Sequencing of coding regions of the genome has become a costeffective way to identify the genes underlying inherited diseases, including familial dementias. For Dr Rita Guerreiro in Professor John Hardy's lab, an analysis of Turkish families affected by early-onset frontotemporal dementia led to the identification of a risk factor with the second biggest impact on disease after apolipoprotein E (ApoE) and sparked a flurry of interest in the role of inflammation in Alzheimer's disease. 

Through sequencing, Professor Hardy and colleagues discovered that three family members with dementia had mutations in a gene known as TREM2. Notably, TREM2 was known to be involved in regulating the activity of microglia, the brain's immune cells. 

With evidence growing of an inflammatory component to Alzheimer's disease, Dr Guerreiro then carried out a routine check on sequence data from sporadic Alzheimer's disease cases. To her surprise, she discovered TREM2 variants in a significant number of patients.
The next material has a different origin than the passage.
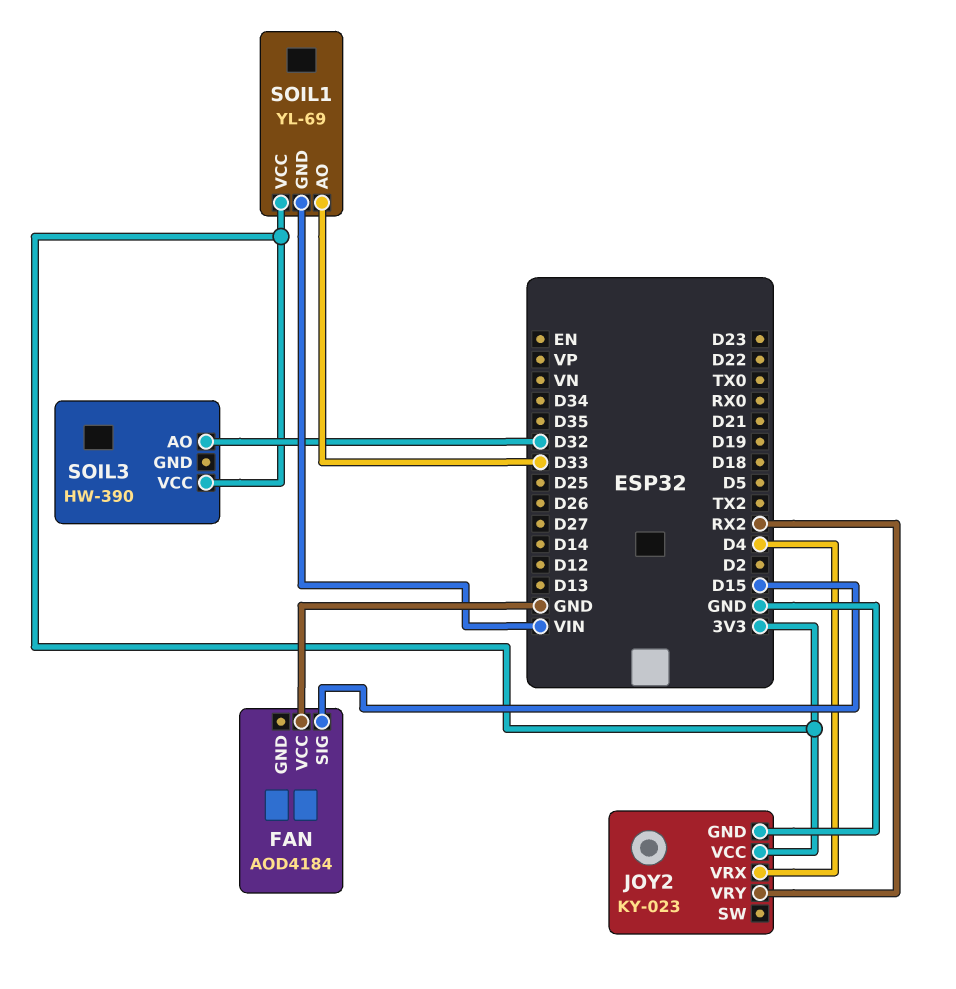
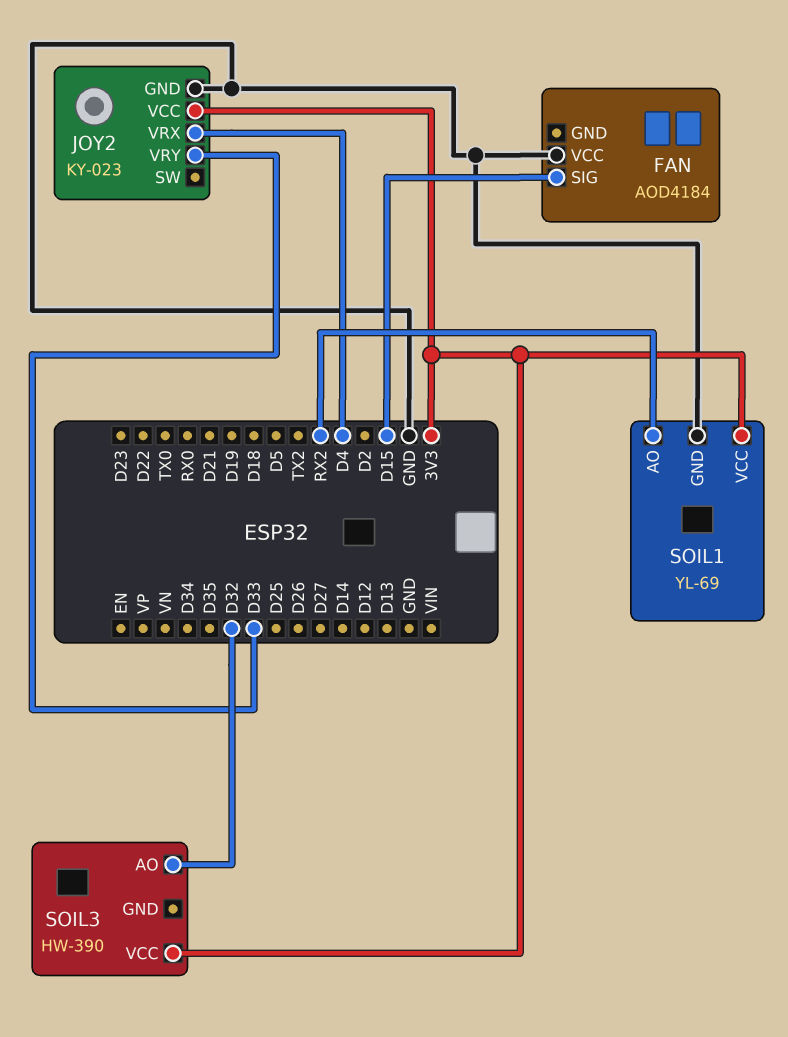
JOY2 pin VRY: RX2 -> D33
SOIL1 pin AO: D33 -> RX2
SOIL1 pin GND: VIN -> GND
Systematic genotyping of more than 1000 patients revealed TREM2 variants in 22 cases but just five controls. TREM2 variants increase the risk of developing Alzheimer's disease around threefold, about as much as the well-recognised ApoE4 risk factor (though TREM2 variants are much less common). 

Perhaps most exciting is the insight the discovery provides into the mechanisms of disease. There has been growing interest in inflammation in Alzheimer's disease, particularly as genome-wide sweeps for genetic risk factors have implicated several genes involved in immune responses. 

Signalling through TREM2 is thought to dampen down microglia. Full mutations may leave it unable to prevent runaway inflammatory responses, leading to rapid neurodegeneration and early-onset dementia in people inheriting two copies of the faulty gene. The Alzheimer's-linked variants may mean that microglia are more active than is ideal, and respond too aggressively to β-amyloid, increasing the risk of Alzheimer's disease. 

TREM2 is certainly the strongest hint yet that neuroinflammation is an important feature of Alzheimer's disease - and a potential route to new therapies, perhaps by boosting TREM2 levels or more generally by targeting other aspects of the inflammatory response.